An annual ranking of the most technologically savvy higher education institutions by Yahoo Internet Life magazine, a Ziff-Davis publication.

The editors keep their formula secret, so schools do now know what is weighted how. Seems a bit overly concerned with things like amount of space students have for web pages, whether or not there are public kisoks, and less concerned about whether teachers can use technology, or if students have ubiquitous access to computer technology. Schools that provide everyone with their own computer (like Drew University) are probably weighted low, because of the lack of need for computer labs in the dorms or for 24 hour computer labs.

Many important schools like Princeton, the University Of Michigan, and Stanford opted out of the survey, because the methodology was hidden, and they figured they could get away with it.

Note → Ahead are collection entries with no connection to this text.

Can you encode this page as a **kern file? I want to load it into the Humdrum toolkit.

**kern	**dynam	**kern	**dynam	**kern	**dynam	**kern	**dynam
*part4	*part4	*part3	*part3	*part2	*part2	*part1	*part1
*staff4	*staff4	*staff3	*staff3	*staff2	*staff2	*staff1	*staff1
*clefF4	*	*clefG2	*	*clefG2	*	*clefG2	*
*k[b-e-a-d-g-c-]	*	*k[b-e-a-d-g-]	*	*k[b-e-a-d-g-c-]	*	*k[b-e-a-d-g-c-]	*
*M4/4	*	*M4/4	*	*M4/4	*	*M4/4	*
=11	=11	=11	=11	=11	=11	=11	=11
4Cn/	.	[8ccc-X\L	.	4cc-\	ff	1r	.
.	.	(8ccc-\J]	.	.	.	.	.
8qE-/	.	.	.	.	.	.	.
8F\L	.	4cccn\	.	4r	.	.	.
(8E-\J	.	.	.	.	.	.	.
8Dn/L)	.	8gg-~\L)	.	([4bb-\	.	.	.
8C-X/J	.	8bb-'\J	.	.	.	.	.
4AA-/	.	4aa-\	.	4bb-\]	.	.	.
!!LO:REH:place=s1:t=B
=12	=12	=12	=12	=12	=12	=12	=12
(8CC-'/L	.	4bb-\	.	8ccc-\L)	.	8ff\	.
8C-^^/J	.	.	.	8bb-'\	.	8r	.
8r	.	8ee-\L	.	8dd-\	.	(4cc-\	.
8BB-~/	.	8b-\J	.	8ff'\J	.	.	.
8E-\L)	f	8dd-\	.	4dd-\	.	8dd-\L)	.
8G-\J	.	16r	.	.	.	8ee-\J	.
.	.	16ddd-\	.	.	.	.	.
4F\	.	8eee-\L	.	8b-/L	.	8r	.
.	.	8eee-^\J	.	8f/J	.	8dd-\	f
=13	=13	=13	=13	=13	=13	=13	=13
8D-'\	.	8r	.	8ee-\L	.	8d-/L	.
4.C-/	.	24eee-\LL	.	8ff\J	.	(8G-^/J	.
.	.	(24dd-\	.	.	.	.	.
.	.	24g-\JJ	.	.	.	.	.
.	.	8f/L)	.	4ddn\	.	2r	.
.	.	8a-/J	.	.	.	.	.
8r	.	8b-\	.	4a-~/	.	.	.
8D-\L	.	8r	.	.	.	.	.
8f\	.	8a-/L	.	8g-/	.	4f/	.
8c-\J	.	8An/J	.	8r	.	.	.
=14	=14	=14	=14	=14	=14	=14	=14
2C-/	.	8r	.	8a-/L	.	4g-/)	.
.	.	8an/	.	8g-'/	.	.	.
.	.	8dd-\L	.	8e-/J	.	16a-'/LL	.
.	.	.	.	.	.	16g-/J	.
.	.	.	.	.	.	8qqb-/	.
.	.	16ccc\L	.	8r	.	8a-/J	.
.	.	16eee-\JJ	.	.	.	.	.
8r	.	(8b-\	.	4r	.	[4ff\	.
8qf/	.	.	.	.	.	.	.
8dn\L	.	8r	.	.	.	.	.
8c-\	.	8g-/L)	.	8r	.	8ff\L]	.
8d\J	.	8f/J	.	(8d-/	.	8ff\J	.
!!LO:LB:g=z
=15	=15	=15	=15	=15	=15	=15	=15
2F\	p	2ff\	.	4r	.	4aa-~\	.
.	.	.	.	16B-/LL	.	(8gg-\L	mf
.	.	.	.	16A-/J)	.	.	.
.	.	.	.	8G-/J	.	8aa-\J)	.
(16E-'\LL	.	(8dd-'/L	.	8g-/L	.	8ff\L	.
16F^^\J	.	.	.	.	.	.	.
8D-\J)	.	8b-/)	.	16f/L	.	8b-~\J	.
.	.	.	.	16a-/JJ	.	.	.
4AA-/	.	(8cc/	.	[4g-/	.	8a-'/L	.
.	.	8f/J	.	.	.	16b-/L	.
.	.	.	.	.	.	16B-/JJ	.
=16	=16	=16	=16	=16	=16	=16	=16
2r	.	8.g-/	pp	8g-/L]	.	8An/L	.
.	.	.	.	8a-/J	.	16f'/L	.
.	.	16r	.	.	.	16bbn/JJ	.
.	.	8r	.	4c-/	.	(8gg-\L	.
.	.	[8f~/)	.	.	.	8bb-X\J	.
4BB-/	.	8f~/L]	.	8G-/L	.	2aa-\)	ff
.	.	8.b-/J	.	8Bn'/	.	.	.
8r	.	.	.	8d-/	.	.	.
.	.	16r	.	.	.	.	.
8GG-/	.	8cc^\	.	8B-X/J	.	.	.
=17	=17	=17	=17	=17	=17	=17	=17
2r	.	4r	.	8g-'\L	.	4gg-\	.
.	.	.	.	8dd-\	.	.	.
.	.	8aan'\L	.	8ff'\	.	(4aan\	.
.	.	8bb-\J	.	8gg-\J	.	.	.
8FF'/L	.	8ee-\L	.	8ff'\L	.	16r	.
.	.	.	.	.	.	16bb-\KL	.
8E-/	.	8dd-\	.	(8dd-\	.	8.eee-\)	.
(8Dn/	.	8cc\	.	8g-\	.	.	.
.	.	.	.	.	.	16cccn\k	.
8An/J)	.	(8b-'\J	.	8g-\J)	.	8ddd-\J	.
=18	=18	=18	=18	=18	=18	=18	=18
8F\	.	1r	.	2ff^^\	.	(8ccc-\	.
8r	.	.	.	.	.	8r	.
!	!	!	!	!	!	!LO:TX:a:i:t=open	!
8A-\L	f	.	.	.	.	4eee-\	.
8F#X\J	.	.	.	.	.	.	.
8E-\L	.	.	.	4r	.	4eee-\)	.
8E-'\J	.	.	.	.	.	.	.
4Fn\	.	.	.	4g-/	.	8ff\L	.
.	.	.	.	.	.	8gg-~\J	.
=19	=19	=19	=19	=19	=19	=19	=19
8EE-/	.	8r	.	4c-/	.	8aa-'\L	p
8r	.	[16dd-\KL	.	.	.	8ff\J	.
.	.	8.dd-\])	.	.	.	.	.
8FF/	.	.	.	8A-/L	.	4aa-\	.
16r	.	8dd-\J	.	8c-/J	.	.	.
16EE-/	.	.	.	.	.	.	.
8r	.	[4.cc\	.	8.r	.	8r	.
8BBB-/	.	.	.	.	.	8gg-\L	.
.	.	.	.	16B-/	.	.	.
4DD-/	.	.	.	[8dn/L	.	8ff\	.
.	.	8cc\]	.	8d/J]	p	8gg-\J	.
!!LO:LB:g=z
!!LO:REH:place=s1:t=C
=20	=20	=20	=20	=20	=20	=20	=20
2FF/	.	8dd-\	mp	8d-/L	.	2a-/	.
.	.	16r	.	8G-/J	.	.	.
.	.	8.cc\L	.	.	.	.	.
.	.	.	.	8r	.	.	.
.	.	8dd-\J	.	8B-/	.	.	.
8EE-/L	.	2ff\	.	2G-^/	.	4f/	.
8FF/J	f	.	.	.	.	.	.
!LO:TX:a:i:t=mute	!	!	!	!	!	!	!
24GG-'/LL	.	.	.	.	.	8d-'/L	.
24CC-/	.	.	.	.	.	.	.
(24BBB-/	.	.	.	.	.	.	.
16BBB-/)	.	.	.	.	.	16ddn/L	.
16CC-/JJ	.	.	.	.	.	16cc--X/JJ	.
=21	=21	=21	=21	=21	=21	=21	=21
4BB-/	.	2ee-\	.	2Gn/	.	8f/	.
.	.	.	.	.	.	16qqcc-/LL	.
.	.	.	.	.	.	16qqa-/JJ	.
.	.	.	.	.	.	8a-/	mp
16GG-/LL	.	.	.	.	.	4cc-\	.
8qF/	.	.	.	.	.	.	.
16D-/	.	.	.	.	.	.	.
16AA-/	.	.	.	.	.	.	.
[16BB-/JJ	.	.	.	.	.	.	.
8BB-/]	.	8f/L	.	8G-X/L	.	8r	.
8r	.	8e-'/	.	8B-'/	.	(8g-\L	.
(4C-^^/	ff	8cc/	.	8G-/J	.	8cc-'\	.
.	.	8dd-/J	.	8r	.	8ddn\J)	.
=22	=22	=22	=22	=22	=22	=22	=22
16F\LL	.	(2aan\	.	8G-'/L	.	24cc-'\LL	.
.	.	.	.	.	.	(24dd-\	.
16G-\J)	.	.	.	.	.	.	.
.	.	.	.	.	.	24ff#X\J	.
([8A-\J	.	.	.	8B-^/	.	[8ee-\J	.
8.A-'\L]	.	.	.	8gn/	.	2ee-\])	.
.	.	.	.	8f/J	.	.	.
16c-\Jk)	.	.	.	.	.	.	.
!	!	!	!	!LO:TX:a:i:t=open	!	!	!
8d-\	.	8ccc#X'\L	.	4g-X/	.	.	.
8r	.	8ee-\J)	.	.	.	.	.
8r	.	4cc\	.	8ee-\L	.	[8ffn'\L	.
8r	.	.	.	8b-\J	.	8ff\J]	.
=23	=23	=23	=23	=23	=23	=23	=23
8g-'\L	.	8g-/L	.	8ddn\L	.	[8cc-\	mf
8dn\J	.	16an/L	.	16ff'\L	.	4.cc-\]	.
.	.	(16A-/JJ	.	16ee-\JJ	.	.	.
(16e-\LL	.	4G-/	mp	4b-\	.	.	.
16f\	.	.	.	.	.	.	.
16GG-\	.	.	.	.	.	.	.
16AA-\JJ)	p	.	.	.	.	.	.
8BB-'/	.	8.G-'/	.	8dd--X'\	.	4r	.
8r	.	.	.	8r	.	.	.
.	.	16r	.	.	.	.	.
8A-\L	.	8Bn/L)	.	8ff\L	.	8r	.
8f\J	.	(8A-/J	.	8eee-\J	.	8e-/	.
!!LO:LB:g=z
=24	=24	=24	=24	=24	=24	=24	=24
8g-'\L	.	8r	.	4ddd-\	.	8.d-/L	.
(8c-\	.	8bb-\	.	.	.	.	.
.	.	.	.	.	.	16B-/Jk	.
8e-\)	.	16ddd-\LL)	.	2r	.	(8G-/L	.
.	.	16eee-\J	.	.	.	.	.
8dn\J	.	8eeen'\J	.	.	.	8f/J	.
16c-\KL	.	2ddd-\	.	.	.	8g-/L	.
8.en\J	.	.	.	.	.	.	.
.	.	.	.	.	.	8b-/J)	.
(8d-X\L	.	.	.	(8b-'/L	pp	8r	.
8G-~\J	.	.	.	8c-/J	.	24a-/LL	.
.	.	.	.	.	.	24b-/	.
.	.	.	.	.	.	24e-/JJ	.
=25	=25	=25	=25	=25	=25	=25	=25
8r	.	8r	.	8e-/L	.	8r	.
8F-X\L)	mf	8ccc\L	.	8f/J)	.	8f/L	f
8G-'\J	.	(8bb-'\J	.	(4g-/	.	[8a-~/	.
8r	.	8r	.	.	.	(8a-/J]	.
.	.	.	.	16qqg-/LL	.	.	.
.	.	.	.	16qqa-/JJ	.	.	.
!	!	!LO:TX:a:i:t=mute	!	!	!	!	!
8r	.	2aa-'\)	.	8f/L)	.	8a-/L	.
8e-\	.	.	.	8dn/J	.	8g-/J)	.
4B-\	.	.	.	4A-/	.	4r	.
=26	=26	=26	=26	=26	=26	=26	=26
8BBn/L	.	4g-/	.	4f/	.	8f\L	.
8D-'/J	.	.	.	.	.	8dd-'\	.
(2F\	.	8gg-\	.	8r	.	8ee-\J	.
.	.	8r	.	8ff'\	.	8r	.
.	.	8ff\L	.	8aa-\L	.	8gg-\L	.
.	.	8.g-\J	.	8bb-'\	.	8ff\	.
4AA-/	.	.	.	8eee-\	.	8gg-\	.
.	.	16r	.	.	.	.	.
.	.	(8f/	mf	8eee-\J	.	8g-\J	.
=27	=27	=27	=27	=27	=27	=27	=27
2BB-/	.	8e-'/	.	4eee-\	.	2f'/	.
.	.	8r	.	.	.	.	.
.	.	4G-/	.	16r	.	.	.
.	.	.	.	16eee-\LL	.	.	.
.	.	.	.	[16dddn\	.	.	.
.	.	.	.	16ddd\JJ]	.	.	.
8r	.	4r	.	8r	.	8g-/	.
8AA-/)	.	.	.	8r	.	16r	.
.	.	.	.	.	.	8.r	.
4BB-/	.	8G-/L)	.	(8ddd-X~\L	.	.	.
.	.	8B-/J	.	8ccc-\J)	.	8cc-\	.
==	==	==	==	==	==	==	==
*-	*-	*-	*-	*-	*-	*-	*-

This concept was pretty cool back when it was first introduced, because schools actually cared about how wired people viewed them to be.

Nowadays, though, the schools that opt out, like mrichich mentioned, are just as well-known to be heavily technology-influenced. Besides, aside from the random liberal arts school back in the woods trying to hide from the real world, just about all decent universities are well-wired now.

I would just guess it's outlived its usefulness. Too bad, it was a pretty cool idea, but at the same time, it's a Good Thing(tm) that high-tech is such a given in higher education these days.